The widow’s penny

There’s a story in the Bible where Jesus points out that the penny given by a poor widow is worth more than the much higher gifts of the wealthy. She, after all, gave richly out of the little that she had, whereas the others gave little from the riches they had.

Sometimes I wonder if it would help if we saw ministry that way: that we wouldn’t compare the pennies against the great riches. We wouldn’t compare the amazing results of some ministries with what might seem like disappointing results from our own ministries.

In watching the Campus Edge group, the first thing I see is that they’ve been doing well. Yet, the numbers are down from last year, the vision is not entirely clear to everyone, the community isn’t quite as good as it used to be. So how can I say it’s been doing well?

Because they’ve been surviving without a campus pastor, one of the most contact factors in a fairly transient population and whose familiar face and name helps a lot with making contacts. A campus pastor is certainly not everything (as I’m thankfully learning!) but he/she does have a huge influence on the nature and functioning of the group.

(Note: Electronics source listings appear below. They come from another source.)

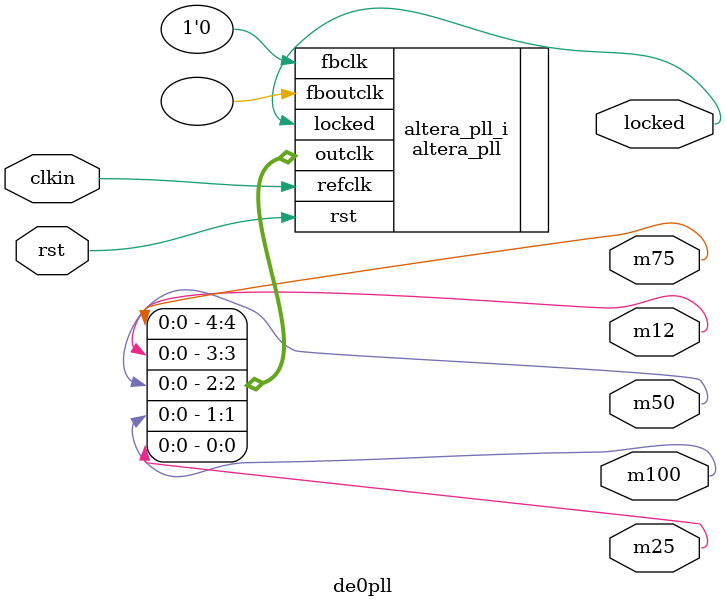
<source format=v>
module de0pll(

    input wire clkin,
    input wire rst,

    output wire m12,
    output wire m25,
    output wire m50,
    output wire m75,
    output wire m100,

    output wire locked
);

altera_pll #(
    .fractional_vco_multiplier("false"),
    .reference_clock_frequency("50.0 MHz"),
    .operation_mode("normal"),
    .number_of_clocks(5),
    .output_clock_frequency0("25.0 MHz"),
    .phase_shift0("0 ps"),
    .duty_cycle0(50),
    .output_clock_frequency1("100.0 MHz"),
    .phase_shift1("0 ps"),
    .duty_cycle1(50),
    .output_clock_frequency2("50 MHz"),
    .phase_shift2("0 ps"),
    .duty_cycle2(50),
    .output_clock_frequency3("12.5 MHz"),
    .phase_shift3("0 ps"),
    .duty_cycle3(50),
    .output_clock_frequency4("75 MHz"),
    .phase_shift4("0 ps"),
    .duty_cycle4(50),
    .output_clock_frequency5("0 MHz"),
    .phase_shift5("0 ps"),
    .duty_cycle5(50),
    .output_clock_frequency6("0 MHz"),
    .phase_shift6("0 ps"),
    .duty_cycle6(50),
    .output_clock_frequency7("0 MHz"),
    .phase_shift7("0 ps"),
    .duty_cycle7(50),
    .output_clock_frequency8("0 MHz"),
    .phase_shift8("0 ps"),
    .duty_cycle8(50),
    .output_clock_frequency9("0 MHz"),
    .phase_shift9("0 ps"),
    .duty_cycle9(50),
    .output_clock_frequency10("0 MHz"),
    .phase_shift10("0 ps"),
    .duty_cycle10(50),
    .output_clock_frequency11("0 MHz"),
    .phase_shift11("0 ps"),
    .duty_cycle11(50),
    .output_clock_frequency12("0 MHz"),
    .phase_shift12("0 ps"),
    .duty_cycle12(50),
    .output_clock_frequency13("0 MHz"),
    .phase_shift13("0 ps"),
    .duty_cycle13(50),
    .output_clock_frequency14("0 MHz"),
    .phase_shift14("0 ps"),
    .duty_cycle14(50),
    .output_clock_frequency15("0 MHz"),
    .phase_shift15("0 ps"),
    .duty_cycle15(50),
    .output_clock_frequency16("0 MHz"),
    .phase_shift16("0 ps"),
    .duty_cycle16(50),
    .output_clock_frequency17("0 MHz"),
    .phase_shift17("0 ps"),
    .duty_cycle17(50),
    .pll_type("General"),
    .pll_subtype("General")
)
altera_pll_i (
    .rst (rst),
    .outclk ({m75, m12, m50, m100, m25}),
    .locked (locked),
    .fboutclk ( ),
    .fbclk (1'b0),
    .refclk (clkin)
);

endmodule

</source>
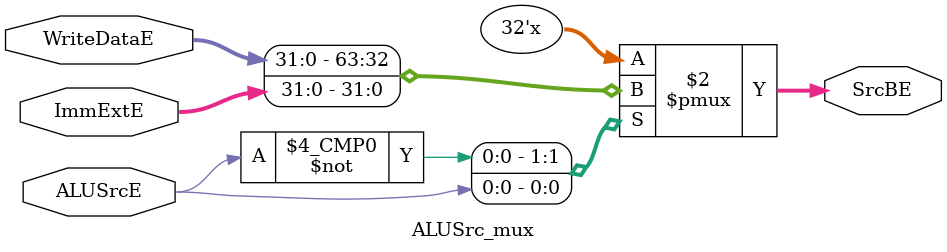
<source format=sv>
`timescale 1ns / 1ps

module ALUSrc_mux(
    input        [31:0] WriteDataE,
    input        [31:0] ImmExtE,
    input               ALUSrcE,
    output logic [31:0] SrcBE
    );
    
    always_comb begin
        case(ALUSrcE)
            1'b0:   begin   SrcBE <= WriteDataE;  end
            1'b1:   begin   SrcBE <= ImmExtE;   end
            default: begin  SrcBE <= WriteDataE;  end
        endcase
    end
    
endmodule

</source>
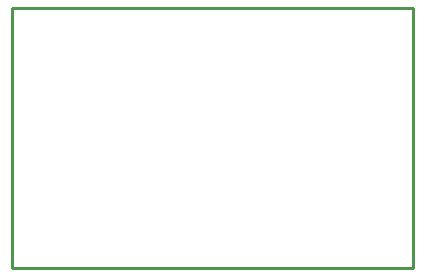
<source format=gko>
%FSLAX25Y25*%
%MOIN*%
G70*
G01*
G75*
G04 Layer_Color=16711935*
%ADD10R,0.11811X0.05906*%
%ADD11R,0.11811X0.03937*%
%ADD12C,0.02000*%
%ADD13C,0.06000*%
%ADD14C,0.11811*%
%ADD15C,0.03937*%
%ADD16C,0.23622*%
%ADD17C,0.00030*%
%ADD18C,0.01000*%
%ADD19C,0.05906*%
%ADD20C,0.00787*%
%ADD21R,0.12611X0.06706*%
%ADD22R,0.12611X0.04737*%
%ADD23C,0.06800*%
%ADD24C,0.12611*%
D18*
X0Y86614D02*
X133858D01*
X0Y0D02*
Y86614D01*
Y0D02*
X133858D01*
Y86614D01*
M02*

</source>
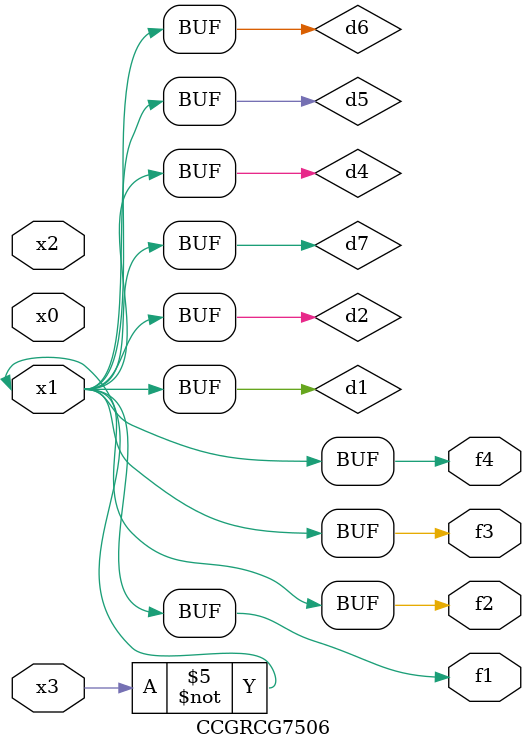
<source format=v>
module CCGRCG7506(
	input x0, x1, x2, x3,
	output f1, f2, f3, f4
);

	wire d1, d2, d3, d4, d5, d6, d7;

	not (d1, x3);
	buf (d2, x1);
	xnor (d3, d1, d2);
	nor (d4, d1);
	buf (d5, d1, d2);
	buf (d6, d4, d5);
	nand (d7, d4);
	assign f1 = d6;
	assign f2 = d7;
	assign f3 = d6;
	assign f4 = d6;
endmodule

</source>
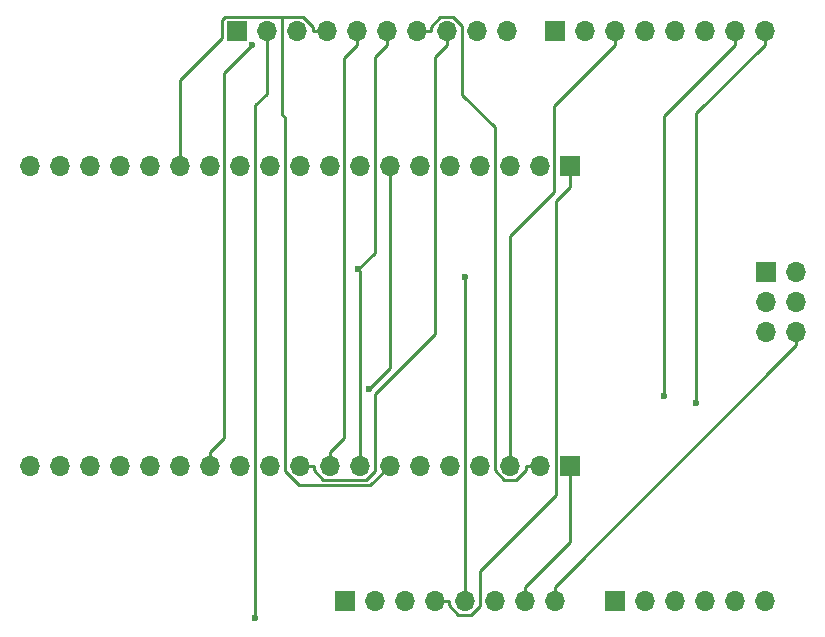
<source format=gbr>
%TF.GenerationSoftware,KiCad,Pcbnew,9.0.0*%
%TF.CreationDate,2025-03-17T21:04:26+02:00*%
%TF.ProjectId,dragino_esp,64726167-696e-46f5-9f65-73702e6b6963,rev?*%
%TF.SameCoordinates,Original*%
%TF.FileFunction,Copper,L2,Bot*%
%TF.FilePolarity,Positive*%
%FSLAX46Y46*%
G04 Gerber Fmt 4.6, Leading zero omitted, Abs format (unit mm)*
G04 Created by KiCad (PCBNEW 9.0.0) date 2025-03-17 21:04:26*
%MOMM*%
%LPD*%
G01*
G04 APERTURE LIST*
%TA.AperFunction,ComponentPad*%
%ADD10O,1.700000X1.700000*%
%TD*%
%TA.AperFunction,ComponentPad*%
%ADD11R,1.700000X1.700000*%
%TD*%
%TA.AperFunction,ViaPad*%
%ADD12C,0.600000*%
%TD*%
%TA.AperFunction,Conductor*%
%ADD13C,0.250000*%
%TD*%
G04 APERTURE END LIST*
D10*
%TO.P,J7,19,Pin_19*%
%TO.N,/CLK!*%
X101270000Y-86010000D03*
%TO.P,J7,18,Pin_18*%
%TO.N,/D0!*%
X103810000Y-86010000D03*
%TO.P,J7,17,Pin_17*%
%TO.N,/D1!*%
X106350000Y-86010000D03*
%TO.P,J7,16,Pin_16*%
%TO.N,DO_A*%
X108890000Y-86010000D03*
%TO.P,J7,15,Pin_15*%
%TO.N,DIO0*%
X111430000Y-86010000D03*
%TO.P,J7,14,Pin_14*%
%TO.N,/0*%
X113970000Y-86010000D03*
%TO.P,J7,13,Pin_13*%
%TO.N,D4*%
X116510000Y-86010000D03*
%TO.P,J7,12,Pin_12*%
%TO.N,SX_TX_ESP_RX*%
X119050000Y-86010000D03*
%TO.P,J7,11,Pin_11*%
%TO.N,SX_RX_ESP_TX*%
X121590000Y-86010000D03*
%TO.P,J7,10,Pin_10*%
%TO.N,CS_A*%
X124130000Y-86010000D03*
%TO.P,J7,9,Pin_9*%
%TO.N,CLK_B*%
X126670000Y-86010000D03*
%TO.P,J7,8,Pin_8*%
%TO.N,DO_A*%
X129210000Y-86010000D03*
%TO.P,J7,7,Pin_7*%
%TO.N,GND*%
X131750000Y-86010000D03*
%TO.P,J7,6,Pin_6*%
%TO.N,1PPS*%
X134290000Y-86010000D03*
%TO.P,J7,5,Pin_5*%
%TO.N,/RX*%
X136830000Y-86010000D03*
%TO.P,J7,4,Pin_4*%
%TO.N,/TX*%
X139370000Y-86010000D03*
%TO.P,J7,3,Pin_3*%
%TO.N,D5*%
X141910000Y-86010000D03*
%TO.P,J7,2,Pin_2*%
%TO.N,DI_B*%
X144450000Y-86010000D03*
D11*
%TO.P,J7,1,Pin_1*%
%TO.N,GND*%
X146990000Y-86010000D03*
%TD*%
%TO.P,J1,1,Pin_1*%
%TO.N,unconnected-(J1-Pin_1-Pad1)*%
X127940000Y-97460000D03*
D10*
%TO.P,J1,2,Pin_2*%
%TO.N,/IOREF*%
X130480000Y-97460000D03*
%TO.P,J1,3,Pin_3*%
%TO.N,/~{RESET}*%
X133020000Y-97460000D03*
%TO.P,J1,4,Pin_4*%
%TO.N,+3.3V*%
X135560000Y-97460000D03*
%TO.P,J1,5,Pin_5*%
%TO.N,+5V*%
X138100000Y-97460000D03*
%TO.P,J1,6,Pin_6*%
%TO.N,GND*%
X140640000Y-97460000D03*
%TO.P,J1,7,Pin_7*%
X143180000Y-97460000D03*
%TO.P,J1,8,Pin_8*%
%TO.N,VCC*%
X145720000Y-97460000D03*
%TD*%
D11*
%TO.P,J3,1,Pin_1*%
%TO.N,/A0*%
X150800000Y-97460000D03*
D10*
%TO.P,J3,2,Pin_2*%
%TO.N,/A1*%
X153340000Y-97460000D03*
%TO.P,J3,3,Pin_3*%
%TO.N,/A2*%
X155880000Y-97460000D03*
%TO.P,J3,4,Pin_4*%
%TO.N,1PPS*%
X158420000Y-97460000D03*
%TO.P,J3,5,Pin_5*%
%TO.N,/SDA{slash}A4*%
X160960000Y-97460000D03*
%TO.P,J3,6,Pin_6*%
%TO.N,/SCL{slash}A5*%
X163500000Y-97460000D03*
%TD*%
D11*
%TO.P,J2,1,Pin_1*%
%TO.N,/SCL{slash}A5*%
X118796000Y-49200000D03*
D10*
%TO.P,J2,2,Pin_2*%
%TO.N,/SDA{slash}A4*%
X121336000Y-49200000D03*
%TO.P,J2,3,Pin_3*%
%TO.N,/AREF*%
X123876000Y-49200000D03*
%TO.P,J2,4,Pin_4*%
%TO.N,GND*%
X126416000Y-49200000D03*
%TO.P,J2,5,Pin_5*%
%TO.N,CLK_B*%
X128956000Y-49200000D03*
%TO.P,J2,6,Pin_6*%
%TO.N,DO_A*%
X131496000Y-49200000D03*
%TO.P,J2,7,Pin_7*%
%TO.N,DI_B*%
X134036000Y-49200000D03*
%TO.P,J2,8,Pin_8*%
%TO.N,CS_A*%
X136576000Y-49200000D03*
%TO.P,J2,9,Pin_9*%
%TO.N,RESET*%
X139116000Y-49200000D03*
%TO.P,J2,10,Pin_10*%
%TO.N,DIO5*%
X141656000Y-49200000D03*
%TD*%
D11*
%TO.P,J4,1,Pin_1*%
%TO.N,DIO2*%
X145720000Y-49200000D03*
D10*
%TO.P,J4,2,Pin_2*%
%TO.N,DIO1*%
X148260000Y-49200000D03*
%TO.P,J4,3,Pin_3*%
%TO.N,D5*%
X150800000Y-49200000D03*
%TO.P,J4,4,Pin_4*%
%TO.N,D4*%
X153340000Y-49200000D03*
%TO.P,J4,5,Pin_5*%
%TO.N,/\u002A3*%
X155880000Y-49200000D03*
%TO.P,J4,6,Pin_6*%
%TO.N,DIO0*%
X158420000Y-49200000D03*
%TO.P,J4,7,Pin_7*%
%TO.N,SX_TX_ESP_RX*%
X160960000Y-49200000D03*
%TO.P,J4,8,Pin_8*%
%TO.N,SX_RX_ESP_TX*%
X163500000Y-49200000D03*
%TD*%
D11*
%TO.P,J5,1,Pin_1*%
%TO.N,DO_A*%
X163600000Y-69570000D03*
D10*
%TO.P,J5,2,Pin_2*%
%TO.N,CLK_A*%
X166140000Y-69570000D03*
%TO.P,J5,3,Pin_3*%
%TO.N,/RST*%
X163600000Y-72110000D03*
%TO.P,J5,4,Pin_4*%
%TO.N,GND*%
X166140000Y-72110000D03*
%TO.P,J5,5,Pin_5*%
%TO.N,CLK_B*%
X163600000Y-74650000D03*
%TO.P,J5,6,Pin_6*%
%TO.N,VCC*%
X166140000Y-74650000D03*
%TD*%
D11*
%TO.P,J6,1,Pin_1*%
%TO.N,+3.3V*%
X146990000Y-60650000D03*
D10*
%TO.P,J6,2,Pin_2*%
%TO.N,/EN*%
X144450000Y-60650000D03*
%TO.P,J6,3,Pin_3*%
%TO.N,/VP*%
X141910000Y-60650000D03*
%TO.P,J6,4,Pin_4*%
%TO.N,/VN*%
X139370000Y-60650000D03*
%TO.P,J6,5,Pin_5*%
%TO.N,/34*%
X136830000Y-60650000D03*
%TO.P,J6,6,Pin_6*%
%TO.N,/35*%
X134290000Y-60650000D03*
%TO.P,J6,7,Pin_7*%
%TO.N,DIO0*%
X131750000Y-60650000D03*
%TO.P,J6,8,Pin_8*%
%TO.N,DIO1*%
X129210000Y-60650000D03*
%TO.P,J6,9,Pin_9*%
%TO.N,DIO2*%
X126670000Y-60650000D03*
%TO.P,J6,10,Pin_10*%
%TO.N,DIO5*%
X124130000Y-60650000D03*
%TO.P,J6,11,Pin_11*%
%TO.N,RESET*%
X121590000Y-60650000D03*
%TO.P,J6,12,Pin_12*%
%TO.N,CLK_A*%
X119050000Y-60650000D03*
%TO.P,J6,13,Pin_13*%
%TO.N,DO_A*%
X116510000Y-60650000D03*
%TO.P,J6,14,Pin_14*%
%TO.N,GND*%
X113970000Y-60650000D03*
%TO.P,J6,15,Pin_15*%
%TO.N,CLK_B*%
X111430000Y-60650000D03*
%TO.P,J6,16,Pin_16*%
%TO.N,/!D2*%
X108890000Y-60650000D03*
%TO.P,J6,17,Pin_17*%
%TO.N,/!D3*%
X106350000Y-60650000D03*
%TO.P,J6,18,Pin_18*%
%TO.N,/!CMD*%
X103810000Y-60650000D03*
%TO.P,J6,19,Pin_19*%
%TO.N,+5V*%
X101270000Y-60650000D03*
%TD*%
D12*
%TO.N,+5V*%
X138100000Y-70025000D03*
%TO.N,/SDA{slash}A4*%
X120378900Y-98928800D03*
%TO.N,DO_A*%
X129066300Y-69398300D03*
%TO.N,DIO0*%
X130009100Y-79489700D03*
%TO.N,SX_TX_ESP_RX*%
X154970200Y-80080100D03*
%TO.N,SX_RX_ESP_TX*%
X157716500Y-80729400D03*
%TO.N,D4*%
X120083200Y-50376700D03*
%TD*%
D13*
%TO.N,GND*%
X117552300Y-48242100D02*
X117771100Y-48023300D01*
X122669500Y-48023300D02*
X124430400Y-48023300D01*
X113970000Y-60650000D02*
X113970000Y-53345200D01*
X122669500Y-56282500D02*
X122860000Y-56473000D01*
X122860000Y-56473000D02*
X122860000Y-86471300D01*
X143180000Y-97460000D02*
X143180000Y-96283300D01*
X122860000Y-86471300D02*
X124045000Y-87656300D01*
X117771100Y-48023300D02*
X122669500Y-48023300D01*
X125239300Y-48832200D02*
X125239300Y-49200000D01*
X146990000Y-86010000D02*
X146990000Y-92473300D01*
X113970000Y-53345200D02*
X117552300Y-49762900D01*
X124430400Y-48023300D02*
X125239300Y-48832200D01*
X126416000Y-49200000D02*
X125239300Y-49200000D01*
X122669500Y-48023300D02*
X122669500Y-56282500D01*
X146990000Y-92473300D02*
X143180000Y-96283300D01*
X117552300Y-49762900D02*
X117552300Y-48242100D01*
X130103700Y-87656300D02*
X131750000Y-86010000D01*
X124045000Y-87656300D02*
X130103700Y-87656300D01*
%TO.N,+5V*%
X138100000Y-97460000D02*
X138100000Y-70025000D01*
%TO.N,DI_B*%
X136050400Y-47994600D02*
X137110300Y-47994600D01*
X137876500Y-48760800D02*
X137876500Y-54603300D01*
X135212700Y-48832300D02*
X136050400Y-47994600D01*
X144450000Y-86010000D02*
X143273300Y-86010000D01*
X140640000Y-86411600D02*
X141415100Y-87186700D01*
X143273300Y-86377800D02*
X143273300Y-86010000D01*
X141415100Y-87186700D02*
X142464400Y-87186700D01*
X142464400Y-87186700D02*
X143273300Y-86377800D01*
X134036000Y-49200000D02*
X135212700Y-49200000D01*
X137110300Y-47994600D02*
X137876500Y-48760800D01*
X137876500Y-54603300D02*
X140640000Y-57366800D01*
X135212700Y-49200000D02*
X135212700Y-48832300D01*
X140640000Y-57366800D02*
X140640000Y-86411600D01*
%TO.N,/SDA{slash}A4*%
X121336000Y-54546500D02*
X120378900Y-55503600D01*
X120378900Y-55503600D02*
X120378900Y-98928800D01*
X121336000Y-49200000D02*
X121336000Y-54546500D01*
%TO.N,DO_A*%
X130480000Y-51392700D02*
X131496000Y-50376700D01*
X129066300Y-69398300D02*
X130480000Y-67984600D01*
X129210000Y-69542000D02*
X129066300Y-69398300D01*
X130480000Y-67984600D02*
X130480000Y-51392700D01*
X131496000Y-49200000D02*
X131496000Y-50376700D01*
X129210000Y-86010000D02*
X129210000Y-69542000D01*
%TO.N,CLK_B*%
X127846700Y-83656600D02*
X126670000Y-84833300D01*
X126670000Y-86010000D02*
X126670000Y-84833300D01*
X127846700Y-51486000D02*
X127846700Y-83656600D01*
X128956000Y-50376700D02*
X127846700Y-51486000D01*
X128956000Y-49200000D02*
X128956000Y-50376700D01*
%TO.N,CS_A*%
X135560000Y-74896000D02*
X135560000Y-51392700D01*
X129701100Y-87196000D02*
X130480000Y-86417100D01*
X124130000Y-86010000D02*
X125306700Y-86010000D01*
X135560000Y-51392700D02*
X136576000Y-50376700D01*
X130480000Y-79976000D02*
X135560000Y-74896000D01*
X136576000Y-49200000D02*
X136576000Y-50376700D01*
X130480000Y-86417100D02*
X130480000Y-79976000D01*
X126125000Y-87196000D02*
X129701100Y-87196000D01*
X125306700Y-86377700D02*
X126125000Y-87196000D01*
X125306700Y-86010000D02*
X125306700Y-86377700D01*
%TO.N,DIO0*%
X131750000Y-61826700D02*
X131750000Y-77748800D01*
X131750000Y-60650000D02*
X131750000Y-61826700D01*
X131750000Y-77748800D02*
X130009100Y-79489700D01*
%TO.N,SX_TX_ESP_RX*%
X160960000Y-50376700D02*
X154970200Y-56366500D01*
X154970200Y-56366500D02*
X154970200Y-80080100D01*
X160960000Y-49200000D02*
X160960000Y-50376700D01*
%TO.N,SX_RX_ESP_TX*%
X157716500Y-56160200D02*
X157716500Y-80729400D01*
X163500000Y-50376700D02*
X157716500Y-56160200D01*
X163500000Y-49200000D02*
X163500000Y-50376700D01*
%TO.N,D4*%
X116510000Y-84833300D02*
X117686700Y-83656600D01*
X117686700Y-52773200D02*
X120083200Y-50376700D01*
X117686700Y-83656600D02*
X117686700Y-52773200D01*
X116510000Y-86010000D02*
X116510000Y-84833300D01*
%TO.N,D5*%
X150800000Y-50376700D02*
X145654300Y-55522400D01*
X150800000Y-49200000D02*
X150800000Y-50376700D01*
X141910000Y-66588500D02*
X141910000Y-86010000D01*
X145654300Y-55522400D02*
X145654300Y-62844200D01*
X145654300Y-62844200D02*
X141910000Y-66588500D01*
%TO.N,VCC*%
X166140000Y-74650000D02*
X166140000Y-75826700D01*
X145720000Y-96246700D02*
X145720000Y-97460000D01*
X166140000Y-75826700D02*
X145720000Y-96246700D01*
%TO.N,+3.3V*%
X135560000Y-97460000D02*
X136736700Y-97460000D01*
X145813300Y-88483800D02*
X145813300Y-63588700D01*
X136736700Y-97827800D02*
X137545600Y-98636700D01*
X138613900Y-98636700D02*
X139370000Y-97880600D01*
X146990000Y-62412000D02*
X146990000Y-61826700D01*
X145813300Y-63588700D02*
X146990000Y-62412000D01*
X137545600Y-98636700D02*
X138613900Y-98636700D01*
X136736700Y-97460000D02*
X136736700Y-97827800D01*
X139370000Y-97880600D02*
X139370000Y-94927100D01*
X139370000Y-94927100D02*
X145813300Y-88483800D01*
X146990000Y-60650000D02*
X146990000Y-61826700D01*
%TD*%
M02*

</source>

In the absence of such pastor, I have seen that folks in the Campus Edge group have stepped up, led Bible studies, organised events, invited friends, dreamt and wondered about what kind of pastor fit who they now were and were becoming, went through the search process (and took on the daunting task of calling an “alien”), and have tried hard to keep this ministry going well even though many of those involved work crazy long weeks and dwell amidst all the stresses of grad school.

On top of that, the group has been very welcoming. I see how they care about each other. I see that people are interested in wondering about how the ministry can be even better (although a bit less work would also be nice, I imagine). In all these things (and I expect to see even more!), I see riches. Perhaps some might see this past semester and a half as being more pennies than great riches, but then I would argue that sometimes pennies count more.